##### DATA RECORDS

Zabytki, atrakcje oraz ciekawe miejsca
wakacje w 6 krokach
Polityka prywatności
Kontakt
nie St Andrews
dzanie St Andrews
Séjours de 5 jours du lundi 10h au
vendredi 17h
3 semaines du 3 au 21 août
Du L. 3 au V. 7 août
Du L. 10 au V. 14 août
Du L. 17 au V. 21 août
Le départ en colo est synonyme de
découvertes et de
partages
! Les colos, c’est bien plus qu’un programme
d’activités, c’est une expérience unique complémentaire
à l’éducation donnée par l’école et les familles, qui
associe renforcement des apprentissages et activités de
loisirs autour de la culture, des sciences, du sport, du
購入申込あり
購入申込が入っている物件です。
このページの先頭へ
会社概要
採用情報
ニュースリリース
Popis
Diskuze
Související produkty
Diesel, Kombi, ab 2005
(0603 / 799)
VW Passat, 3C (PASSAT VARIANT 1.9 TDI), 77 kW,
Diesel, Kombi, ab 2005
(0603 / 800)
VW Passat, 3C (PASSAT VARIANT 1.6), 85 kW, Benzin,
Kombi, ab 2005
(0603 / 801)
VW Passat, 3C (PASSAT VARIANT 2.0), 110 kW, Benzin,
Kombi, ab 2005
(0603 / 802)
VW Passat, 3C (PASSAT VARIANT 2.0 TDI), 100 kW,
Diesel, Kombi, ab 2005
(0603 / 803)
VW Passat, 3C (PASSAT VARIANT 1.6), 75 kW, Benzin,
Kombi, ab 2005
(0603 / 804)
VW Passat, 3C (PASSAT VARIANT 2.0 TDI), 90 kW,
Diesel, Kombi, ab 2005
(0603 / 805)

##########

### TASK REQUIREMENTS
Transcribe every line of the data, exactly as it stands.

### WRITTEN ANSWER
Zabytki, atrakcje oraz ciekawe miejsca
wakacje w 6 krokach
Polityka prywatności
Kontakt
nie St Andrews
dzanie St Andrews
Séjours de 5 jours du lundi 10h au
vendredi 17h
3 semaines du 3 au 21 août
Du L. 3 au V. 7 août
Du L. 10 au V. 14 août
Du L. 17 au V. 21 août
Le départ en colo est synonyme de
découvertes et de
partages
! Les colos, c’est bien plus qu’un programme
d’activités, c’est une expérience unique complémentaire
à l’éducation donnée par l’école et les familles, qui
associe renforcement des apprentissages et activités de
loisirs autour de la culture, des sciences, du sport, du
購入申込あり
購入申込が入っている物件です。
このページの先頭へ
会社概要
採用情報
ニュースリリース
Popis
Diskuze
Související produkty
Diesel, Kombi, ab 2005
(0603 / 799)
VW Passat, 3C (PASSAT VARIANT 1.9 TDI), 77 kW,
Diesel, Kombi, ab 2005
(0603 / 800)
VW Passat, 3C (PASSAT VARIANT 1.6), 85 kW, Benzin,
Kombi, ab 2005
(0603 / 801)
VW Passat, 3C (PASSAT VARIANT 2.0), 110 kW, Benzin,
Kombi, ab 2005
(0603 / 802)
VW Passat, 3C (PASSAT VARIANT 2.0 TDI), 100 kW,
Diesel, Kombi, ab 2005
(0603 / 803)
VW Passat, 3C (PASSAT VARIANT 1.6), 75 kW, Benzin,
Kombi, ab 2005
(0603 / 804)
VW Passat, 3C (PASSAT VARIANT 2.0 TDI), 90 kW,
Diesel, Kombi, ab 2005
(0603 / 805)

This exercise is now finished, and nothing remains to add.